§ INSTRUCTIONS TO FOLLOW
Transcribe the lines from the start of the data below through the line with "updated WordPress plugin.", word for word and nothing more.

(Saved entries)
○ ○ ○

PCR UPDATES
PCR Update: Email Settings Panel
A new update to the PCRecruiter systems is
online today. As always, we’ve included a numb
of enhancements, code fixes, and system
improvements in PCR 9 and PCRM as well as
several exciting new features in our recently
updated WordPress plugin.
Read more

○ ○ ○

§ TASK RESULT
PCR UPDATES
PCR Update: Email Settings Panel
A new update to the PCRecruiter systems is
online today. As always, we’ve included a numb
of enhancements, code fixes, and system
improvements in PCR 9 and PCRM as well as
several exciting new features in our recently
updated WordPress plugin.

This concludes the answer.